◆ **Work instructions**
Only the pictures stay out; please return all the entries below exactly as written.

--- START ---

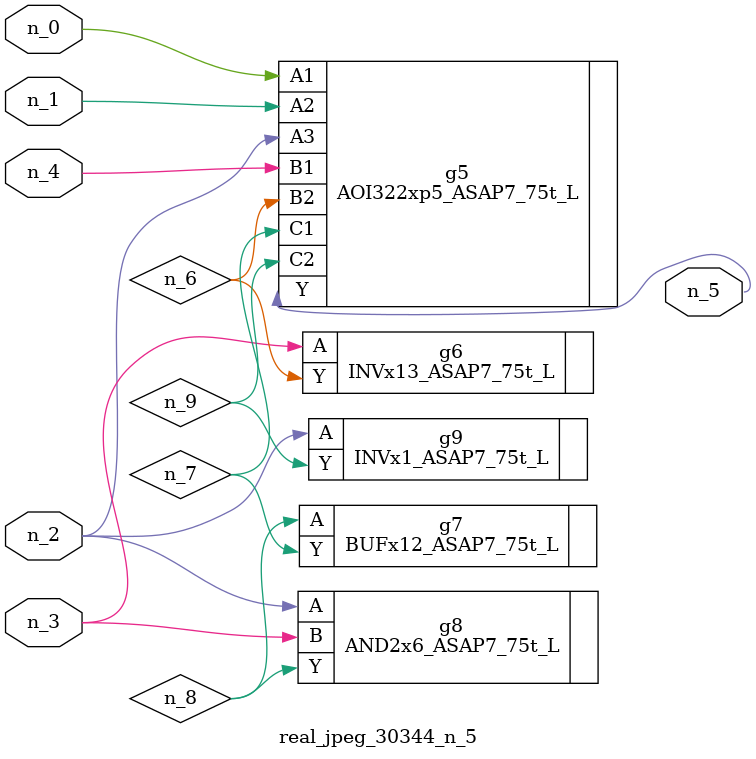
<source format=v>
module real_jpeg_30344_n_5 (n_4, n_0, n_1, n_2, n_3, n_5);

input n_4;
input n_0;
input n_1;
input n_2;
input n_3;

output n_5;

wire n_8;
wire n_6;
wire n_7;
wire n_9;

AOI322xp5_ASAP7_75t_L g5 ( 
.A1(n_0),
.A2(n_1),
.A3(n_2),
.B1(n_4),
.B2(n_6),
.C1(n_7),
.C2(n_9),
.Y(n_5)
);

AND2x6_ASAP7_75t_L g8 ( 
.A(n_2),
.B(n_3),
.Y(n_8)
);

INVx1_ASAP7_75t_L g9 ( 
.A(n_2),
.Y(n_9)
);

INVx13_ASAP7_75t_L g6 ( 
.A(n_3),
.Y(n_6)
);

BUFx12_ASAP7_75t_L g7 ( 
.A(n_8),
.Y(n_7)
);


endmodule
</source>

--- END ---

◆ **Final answer**
<source format=v>
module real_jpeg_30344_n_5 (n_4, n_0, n_1, n_2, n_3, n_5);

input n_4;
input n_0;
input n_1;
input n_2;
input n_3;

output n_5;

wire n_8;
wire n_6;
wire n_7;
wire n_9;

AOI322xp5_ASAP7_75t_L g5 ( 
.A1(n_0),
.A2(n_1),
.A3(n_2),
.B1(n_4),
.B2(n_6),
.C1(n_7),
.C2(n_9),
.Y(n_5)
);

AND2x6_ASAP7_75t_L g8 ( 
.A(n_2),
.B(n_3),
.Y(n_8)
);

INVx1_ASAP7_75t_L g9 ( 
.A(n_2),
.Y(n_9)
);

INVx13_ASAP7_75t_L g6 ( 
.A(n_3),
.Y(n_6)
);

BUFx12_ASAP7_75t_L g7 ( 
.A(n_8),
.Y(n_7)
);


endmodule
</source>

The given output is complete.